> _Work instructions_:
Reproduce verbatim the stretch of the passage on mass immigration from "Then there's the" through "those already here.".

> _Document passage_:
It is disheartening that The Nation publishes articles that fail to dig below the surface on an issue that is as crucial to the nation's future as mass immigration.

The United States is probably currently environmentally unsustainable, with its population of around 308 million. The Pew Research Center projects we will grow to 438 million by 2050, 82 percent of that growth due to mass immigration (2008). Waxman-Markey would reduce greenhouse emissions 80 percent by that date. Does anyone really expect that to happen in the face of 40 percent growth? It's not a case of shifting deck chairs on the Titanic, because immigrants' ghg emissions grow an average of fourfold after arrival here (Center for Immigration Studies, 2008).

Then there's the issue of mass immigration taking jobs from the most deprived American workers (as well as a lot of computer programmers and the like). César Chávez understood that an oversupply of cheap labor would undermine his workers' wages, which is why he denounced illegal immigrants to the INS. Nicholas Kristof, the New York Times's most compassionate columnist, also understood this when he looked into it.

The thing he probably was not aware of was the impact of chain migration, or he would not have advocated amnesty for those already here.

Then there is the impact on US education in immigration hot spots. A friend of mine, a hard scientist of high national repute, then at UC Santa Barbara, had a daughter in the third grade at the local public school, which was 80 percent immigrant. He was appalled to learn one day that his daughter was in the thirty-fifth percentile in math, so he rushed in for a teacher conference. "Not to worry," he was told. "Your daughter is the star of the class."

The Nation's editors need to quit being soft-headed about this issue. They also need to realize that, like support for amnesty, opposition is bipartisan. I cast my first presidential vote for George McGovern, and my latest for President Obama. I stumped in New Hampshire for Kerry in '04. The only time I voted against a Democrat for president was John Anderson in 1980. There are plenty more like me. Even a plurality of Americans of Hispanic extraction think there is too much immigration, according to a very recent Zogby poll.

Those who want to help the world's underprivileged should work on ways of helping make their home countries more livable and more economically viable. We can't bring them all here, and we owe our own underprivileged the opportunities to get ahead. But America's poorest, most of whose parents made better wages packing meat ($25/hr [inflation-adjusted] then, as opposed to $8/hr today), assembling cars, building homes, etc., for obvious psychological reasons can't hope to compete for today's s--- wages with Third World natives for whom these wages represent wealth.

> _Given information_:

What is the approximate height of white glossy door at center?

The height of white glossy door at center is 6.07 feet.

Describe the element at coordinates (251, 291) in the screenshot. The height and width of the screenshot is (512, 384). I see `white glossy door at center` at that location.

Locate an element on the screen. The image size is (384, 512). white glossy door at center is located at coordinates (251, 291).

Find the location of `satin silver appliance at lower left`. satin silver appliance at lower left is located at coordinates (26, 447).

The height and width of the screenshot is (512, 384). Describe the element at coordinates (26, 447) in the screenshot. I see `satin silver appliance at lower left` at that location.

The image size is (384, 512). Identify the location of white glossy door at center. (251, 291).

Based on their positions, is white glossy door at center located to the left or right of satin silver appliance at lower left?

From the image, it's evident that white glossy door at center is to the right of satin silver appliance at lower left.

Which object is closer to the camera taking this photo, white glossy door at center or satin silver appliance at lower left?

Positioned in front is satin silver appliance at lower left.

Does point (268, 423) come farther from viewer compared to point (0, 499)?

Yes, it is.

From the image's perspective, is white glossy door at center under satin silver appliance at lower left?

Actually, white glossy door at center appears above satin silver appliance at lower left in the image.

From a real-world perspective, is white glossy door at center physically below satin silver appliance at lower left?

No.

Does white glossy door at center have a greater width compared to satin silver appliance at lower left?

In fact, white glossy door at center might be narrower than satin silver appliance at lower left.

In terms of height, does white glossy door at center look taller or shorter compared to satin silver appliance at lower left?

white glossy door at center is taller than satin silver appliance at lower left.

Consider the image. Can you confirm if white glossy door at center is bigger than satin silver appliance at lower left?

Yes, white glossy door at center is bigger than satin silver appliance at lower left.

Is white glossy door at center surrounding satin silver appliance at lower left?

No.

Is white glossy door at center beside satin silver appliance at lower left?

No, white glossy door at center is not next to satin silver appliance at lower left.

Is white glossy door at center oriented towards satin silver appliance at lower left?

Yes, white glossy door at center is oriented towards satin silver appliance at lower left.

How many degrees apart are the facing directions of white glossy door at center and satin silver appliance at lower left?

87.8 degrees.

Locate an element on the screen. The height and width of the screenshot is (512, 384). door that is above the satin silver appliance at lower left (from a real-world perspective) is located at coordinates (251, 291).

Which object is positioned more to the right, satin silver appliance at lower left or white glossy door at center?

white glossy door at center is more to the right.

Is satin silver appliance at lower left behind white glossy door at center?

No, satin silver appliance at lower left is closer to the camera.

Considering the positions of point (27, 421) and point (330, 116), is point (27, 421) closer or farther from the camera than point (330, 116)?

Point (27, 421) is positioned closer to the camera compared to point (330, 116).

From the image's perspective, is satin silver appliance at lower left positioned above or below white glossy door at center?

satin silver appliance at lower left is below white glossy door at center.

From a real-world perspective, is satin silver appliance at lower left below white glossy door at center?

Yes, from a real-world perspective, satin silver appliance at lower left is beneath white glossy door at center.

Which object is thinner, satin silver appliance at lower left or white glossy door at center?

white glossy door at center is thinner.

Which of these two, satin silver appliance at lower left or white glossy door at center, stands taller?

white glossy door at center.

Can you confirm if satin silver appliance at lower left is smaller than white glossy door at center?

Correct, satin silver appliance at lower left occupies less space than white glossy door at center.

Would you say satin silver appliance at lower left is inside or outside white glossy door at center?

> _Solution to this exercise_:
Then there's the issue of mass immigration taking jobs from the most deprived American workers (as well as a lot of computer programmers and the like). César Chávez understood that an oversupply of cheap labor would undermine his workers' wages, which is why he denounced illegal immigrants to the INS. Nicholas Kristof, the New York Times's most compassionate columnist, also understood this when he looked into it.

The thing he probably was not aware of was the impact of chain migration, or he would not have advocated amnesty for those already here.